What I’ve Learned from 80 Days of Sobriety

 

So, I’ve been alcohol-free for 80 days. That feels like everything and nothing at all. I thought I’d write a little piece here about some of the things I’ve come to realize for myself in the past 80 days – things I wish someone would’ve explained to me before I started. As such, these are things learned from my own experience – your mileage may vary.

Here it is: reflections from 80 days alcohol free:

The clarity found in sobriety can sometimes be blinding; grab your sunglasses and get ready for whatever comes your way.

It’s okay to cry. Really.

Not everybody is going to give a shit if you stop drinking. The ones who you think might get defensive about it may actually be the ones to offer the greatest support. Either way, you’re doing this for you – not them. Find the courage to let judgments slide off your back.

You’re gonna feel a lot of stuff a lot more strongly than you did before. Jealousy? Yep. Joy? Oh yeah. Anger? Like a bull running at the Matador’s red cape. Peace? Like a goddamn river. Numbness? Strangely enough, the feelings of numbness are sometimes the most intense. Just ride the waves through to the other side. You’re gonna be fine.

You might suddenly feel a lot of embarrassment, guilt or shame about how you used to be, or things you once did when you were a drinker. I wish I could give some solid advice about how to get over that, but honestly, I feel like it’s just part of the package. Do your best to accept and reflect on those feelings, in order to avoid making the same mistakes in the future. Be gentle – don’t beat yourself up about it.

Exercise is absolutely vital. Doesn’t have to be sweating in the gym or running in races, either. Even a simple 30-minute walk can do absolute wonders in lifting moods and clearing minds. If you feel a craving coming on, get your shoes on and take a quick walk, or hit up the gym. Oh – and don’t forget to stay hydrated.

* COLLECTED DATA

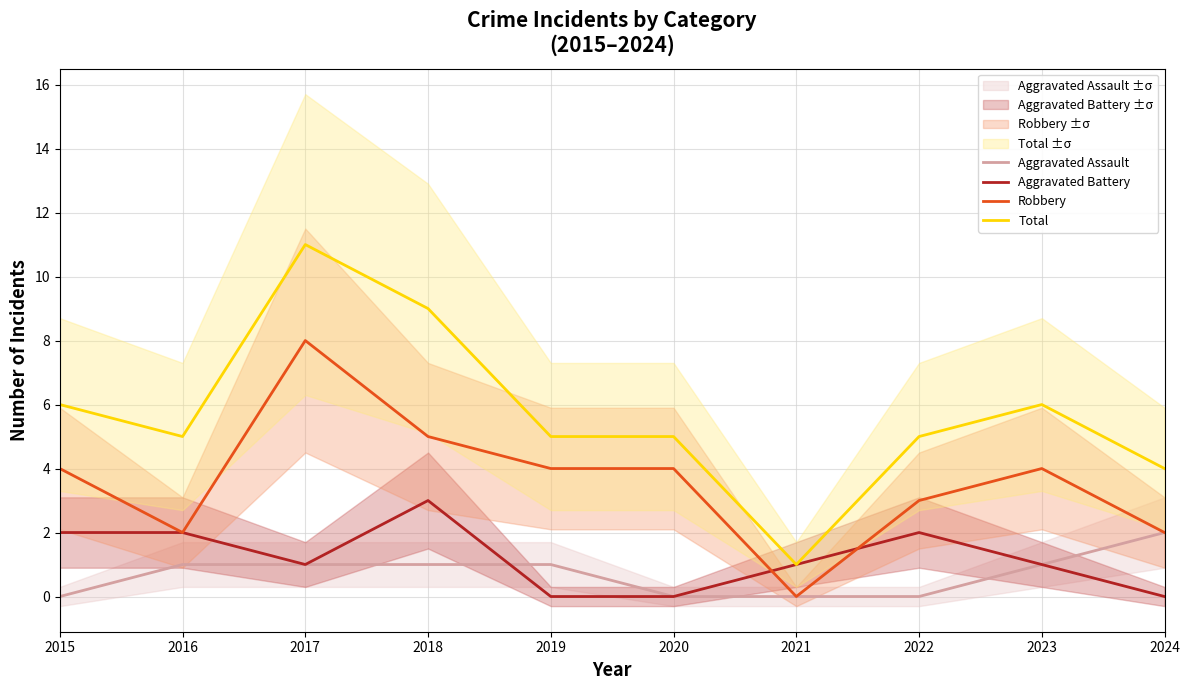

At which category is the sum across all series the highest?

2017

* EXERCISE TASKS
- A) In the sobriety piece, what kind of exercise is said to do wonders in lifting moods and clearing minds?
- B) Continue the sobriety piece past its last sentence with a few more reflections in the same voice.

* TASK RESPONSES
- A) A simple 30-minute walk.

- B)
Don’t be afraid to reach out to people close to you when you need emotional support. Part of what made drinking both horrible and beautiful is that it allowed you to keep a safe distance from being truly vulnerable. Give yourself the gift of getting over your anxiety about it all and just reach out. You might be surprised about who reaches back to take your hand.

Sharing is essential. Do it anonymously or do it out loud to everyone you know. When you share your story, other people who know what you’re going through seem to appear out of the woodwork. Having a sense of community – even if it’s among a bunch of anonymous bloggers at first – is an invaluable resource.

Instead of fighting the urge to drink, simply acknowledge the fact that you’re experiencing the craving. Give your craving a little mental “wink” as if to say, “hey, I see you there – don’t worry, I’ve not forgotten. But I’m busy right now. You can come back later if you need to.” Instead of trying to not think about wanting to drink and failing, accept the craving as it is and say to yourself, “I see that I am feeling like I’ve got the urge to drink.” Let it be, and eventually, it’ll float away.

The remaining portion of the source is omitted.